Vooropgesteld zij dat artikel 7, tweede lid van de Grondwet preventieve censuur ten aanzien van de inhoud van een specifiek televisieprogramma niet toelaat. Indien de inhoud van zo'n programma daartoe aanleiding geeft kan alleen achteraf worden opgetreden op grond van het strafrecht. Het bedrijven van oorlogspropaganda – daargelaten de vraag of de inzamelingsactie op de Turkse televisie als zodanig kan worden aangemerkt – is als zodanig in Nederland niet strafbaar. Wel zijn in titel 1 van het tweede boek van het Wetboek van Strafrecht enige misdrijven tegen de veiligheid van de staat strafbaar gesteld die een zeker raakvlak met het bedrijven van oorlogspropaganda kunnen hebben (vgl. de artt. 96, 97 en 97a). Het bedrijven van oorlogspropaganda heeft voorts een raakvlak met artikel 131 van hetzelfde Wetboek, waarin opruiing tot geweld tegen het openbaar gezag strafbaar is gesteld. Het gaat hier echter steeds om misdrijven tegen de Nederlandse Staat of het Nederlands openbaar gezag. Daaronder valt derhalve niet het bedrijven van propaganda voor het optreden van het Turkse leger in Irak. Gesteld al dat de inhoud van het desbetreffende programma wel een strafbaar feit zou hebben opgeleverd, dan moet vervolgens worden geconstateerd dat een eventuele vervolging op praktische problemen zou zijn gestuit: Turkije levert geen eigen onderdanen uit.

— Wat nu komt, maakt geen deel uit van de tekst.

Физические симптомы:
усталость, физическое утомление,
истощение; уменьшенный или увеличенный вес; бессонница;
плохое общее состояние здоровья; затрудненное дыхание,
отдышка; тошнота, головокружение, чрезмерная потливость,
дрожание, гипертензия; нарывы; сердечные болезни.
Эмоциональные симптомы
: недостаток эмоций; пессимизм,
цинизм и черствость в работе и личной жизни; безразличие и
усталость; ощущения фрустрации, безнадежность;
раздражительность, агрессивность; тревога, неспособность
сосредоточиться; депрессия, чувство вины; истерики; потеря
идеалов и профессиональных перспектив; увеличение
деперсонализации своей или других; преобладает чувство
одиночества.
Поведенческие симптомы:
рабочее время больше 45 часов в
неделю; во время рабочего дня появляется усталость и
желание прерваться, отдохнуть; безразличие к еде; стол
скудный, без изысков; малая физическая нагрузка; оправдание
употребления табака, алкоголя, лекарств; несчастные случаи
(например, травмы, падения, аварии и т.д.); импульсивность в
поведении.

Naar aanleiding van de vraag van mevrouw Sipkes merk ik tot slot nog het volgende op. De stelling dat in Nederland oorlogspropaganda verboden is is ingegeven door artikel 20, eerste lid, van het Internationaal Verdrag inzake burgerrechten en politieke rechten. Daarin is bepaald dat alle oorlogspropaganda bij de wet verboden moet worden. Nederland heeft echter destijds bij deze bepaling een voorbehoud gemaakt. Daartoe is aangevoerd dat hetgeen onder het begrip «oorlogspropaganda» moet worden verstaan niet objectief is vast te stellen. Veelal zal de politieke overtuiging van betrokkenen daarbij bepalend zijn. Het begrip zou verder nadere invulling behoeven van de rechter. Daarmee zou een uitspraak van de rechter over dit begrip als een politieke stellingname kunnen worden beschouwd. De rechterlijke onafhankelijkheid zou daardoor in het geding kunnen komen (kamerstukken II 1975/76, 13 932 (R 1037), nrs. 1–6, blz. 30–31; kamerstukken I 1978/79, 13 932 (R 1037), nr. 13a, blz. 3).